(Beginning of RAW DATA)

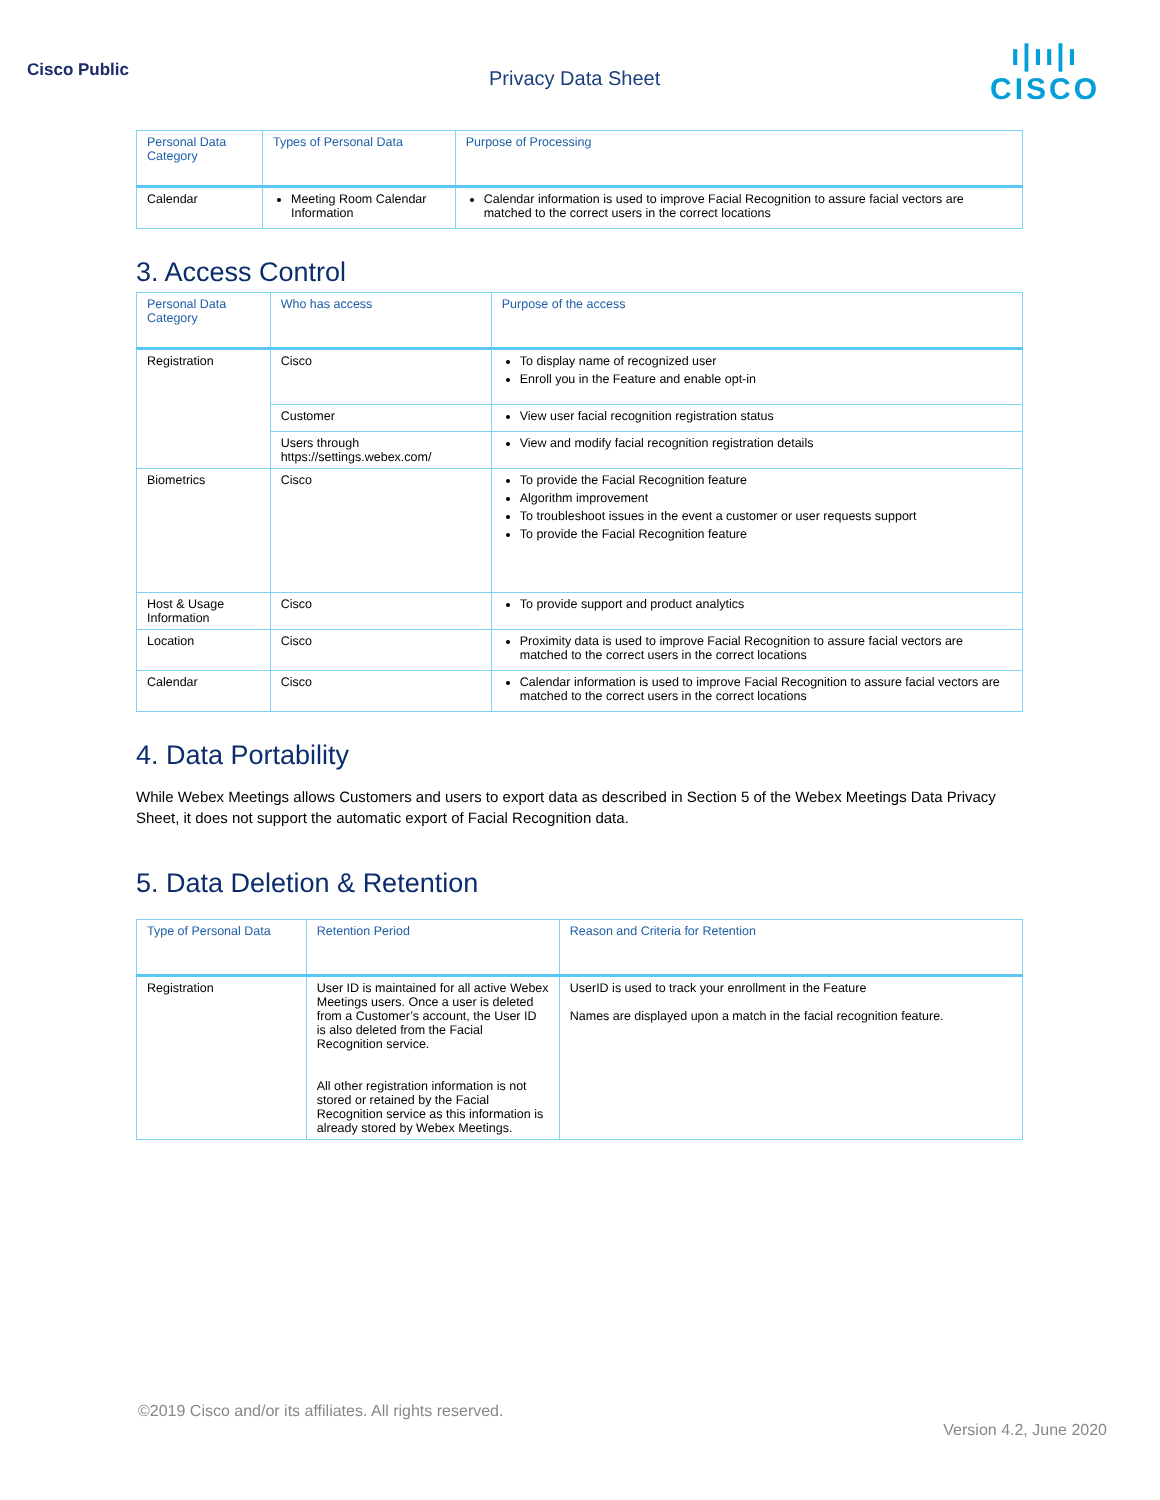Cisco Public Privacy Data Sheet
ı|ıı|ı
CISCO
| Personal Data Category | Types of Personal Data | Purpose of Processing |
| --- | --- | --- |
| Calendar | Meeting Room Calendar Information | Calendar information is used to improve Facial Recognition to assure facial vectors are matched to the correct users in the correct locations |
3. Access Control
| Personal Data Category | Who has access | Purpose of the access |
| --- | --- | --- |
| Registration | Cisco | To display name of recognized user Enroll you in the Feature and enable opt-in |
| | Customer | View user facial recognition registration status |
| | Users through https://settings.webex.com/ | View and modify facial recognition registration details |
| Biometrics | Cisco | To provide the Facial Recognition feature Algorithm improvement To troubleshoot issues in the event a customer or user requests support To provide the Facial Recognition feature |
| Host & Usage Information | Cisco | To provide support and product analytics |
| Location | Cisco | Proximity data is used to improve Facial Recognition to assure facial vectors are matched to the correct users in the correct locations |
| Calendar | Cisco | Calendar information is used to improve Facial Recognition to assure facial vectors are matched to the correct users in the correct locations |
4. Data Portability
While Webex Meetings allows Customers and users to export data as described in Section 5 of the Webex Meetings Data Privacy Sheet, it does not support the automatic export of Facial Recognition data.
5. Data Deletion & Retention
| Type of Personal Data | Retention Period | Reason and Criteria for Retention |
| --- | --- | --- |
| Registration | User ID is maintained for all active Webex Meetings users. Once a user is deleted from a Customer’s account, the User ID is also deleted from the Facial Recognition service. All other registration information is not stored or retained by the Facial Recognition service as this information is already stored by Webex Meetings. | UserID is used to track your enrollment in the Feature Names are displayed upon a match in the facial recognition feature. |
©2019 Cisco and/or its affiliates. All rights reserved.
Version 4.2, June 2020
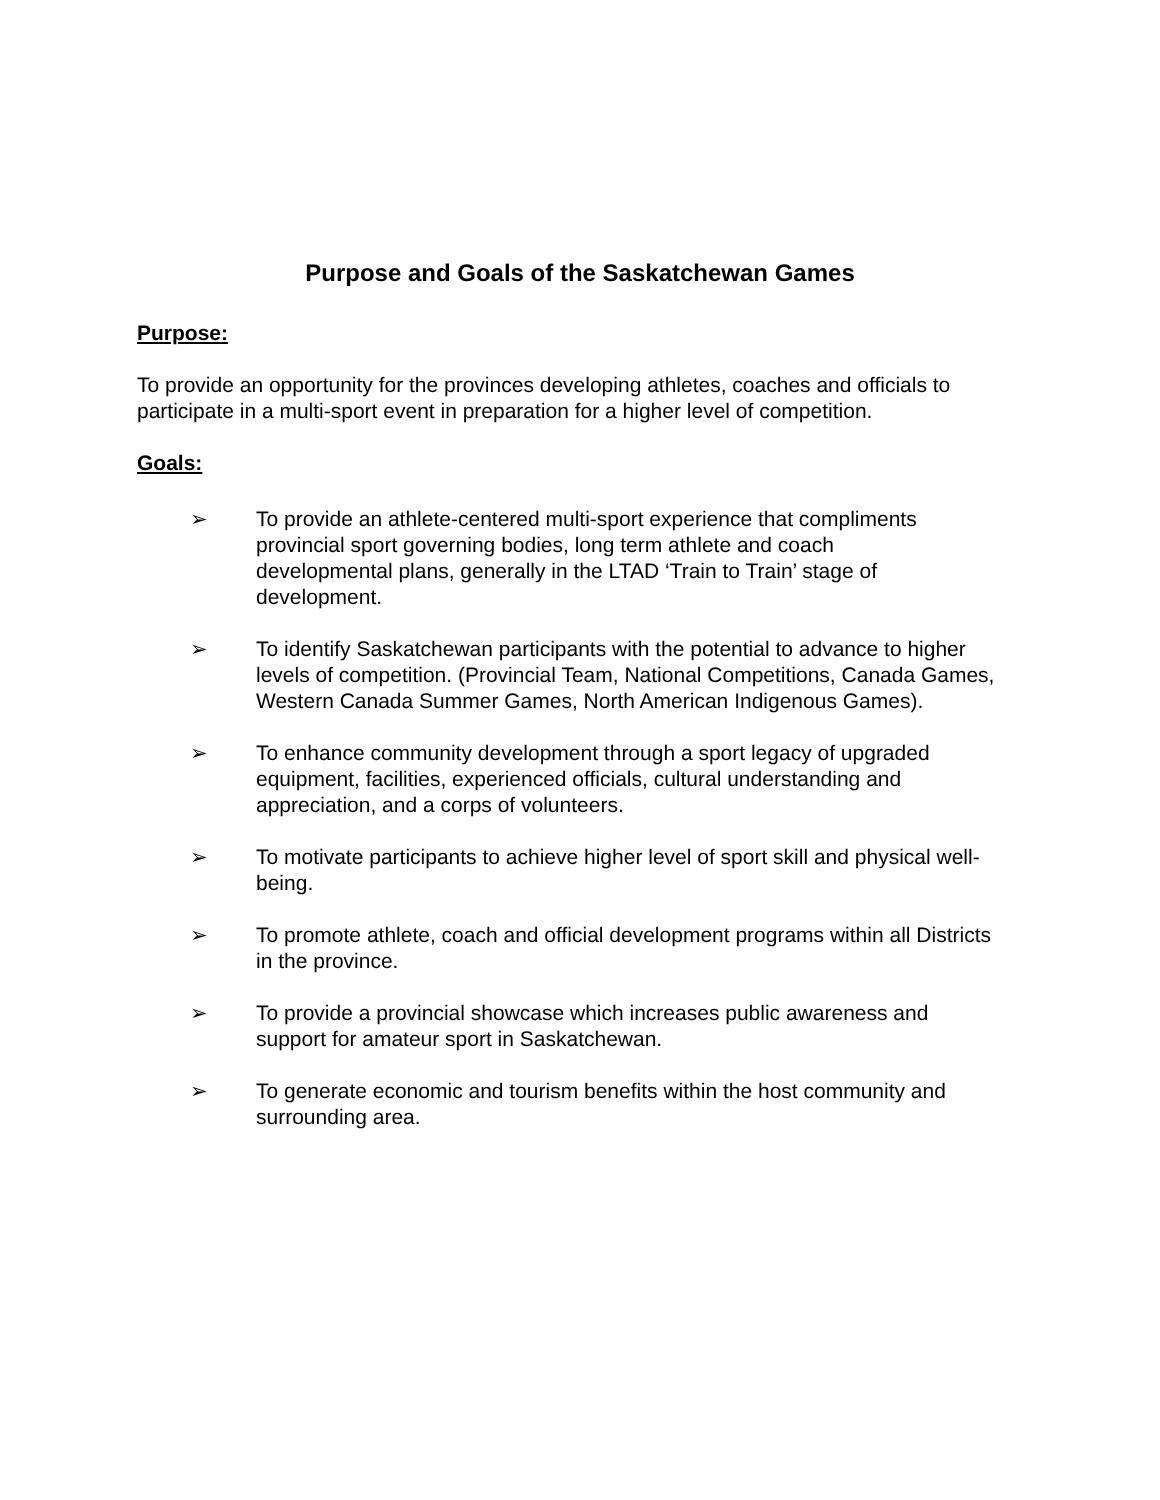Purpose and Goals of the Saskatchewan Games
Purpose:
To provide an opportunity for the provinces developing athletes, coaches and officials to participate in a multi-sport event in preparation for a higher level of competition.
Goals:
➢ To provide an athlete-centered multi-sport experience that compliments provincial sport governing bodies, long term athlete and coach developmental plans, generally in the LTAD ‘Train to Train’ stage of development.
➢ To identify Saskatchewan participants with the potential to advance to higher levels of competition. (Provincial Team, National Competitions, Canada Games, Western Canada Summer Games, North American Indigenous Games).
➢ To enhance community development through a sport legacy of upgraded equipment, facilities, experienced officials, cultural understanding and appreciation, and a corps of volunteers.
➢ To motivate participants to achieve higher level of sport skill and physical well-being.
➢ To promote athlete, coach and official development programs within all Districts in the province.
➢ To provide a provincial showcase which increases public awareness and support for amateur sport in Saskatchewan.
➢ To generate economic and tourism benefits within the host community and surrounding area.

(End of RAW DATA)

• _BRIEF_:
Each line from the first line of the entries through the line containing "4. Data Portability" should be duplicated word for word, and nothing more; the pictures stay out.

• _COMPLETED EXERCISE_:
Cisco Public Privacy Data Sheet
ı|ıı|ı
CISCO
| Personal Data Category | Types of Personal Data | Purpose of Processing |
| --- | --- | --- |
| Calendar | Meeting Room Calendar Information | Calendar information is used to improve Facial Recognition to assure facial vectors are matched to the correct users in the correct locations |
3. Access Control
| Personal Data Category | Who has access | Purpose of the access |
| --- | --- | --- |
| Registration | Cisco | To display name of recognized user Enroll you in the Feature and enable opt-in |
| | Customer | View user facial recognition registration status |
| | Users through https://settings.webex.com/ | View and modify facial recognition registration details |
| Biometrics | Cisco | To provide the Facial Recognition feature Algorithm improvement To troubleshoot issues in the event a customer or user requests support To provide the Facial Recognition feature |
| Host & Usage Information | Cisco | To provide support and product analytics |
| Location | Cisco | Proximity data is used to improve Facial Recognition to assure facial vectors are matched to the correct users in the correct locations |
| Calendar | Cisco | Calendar information is used to improve Facial Recognition to assure facial vectors are matched to the correct users in the correct locations |
4. Data Portability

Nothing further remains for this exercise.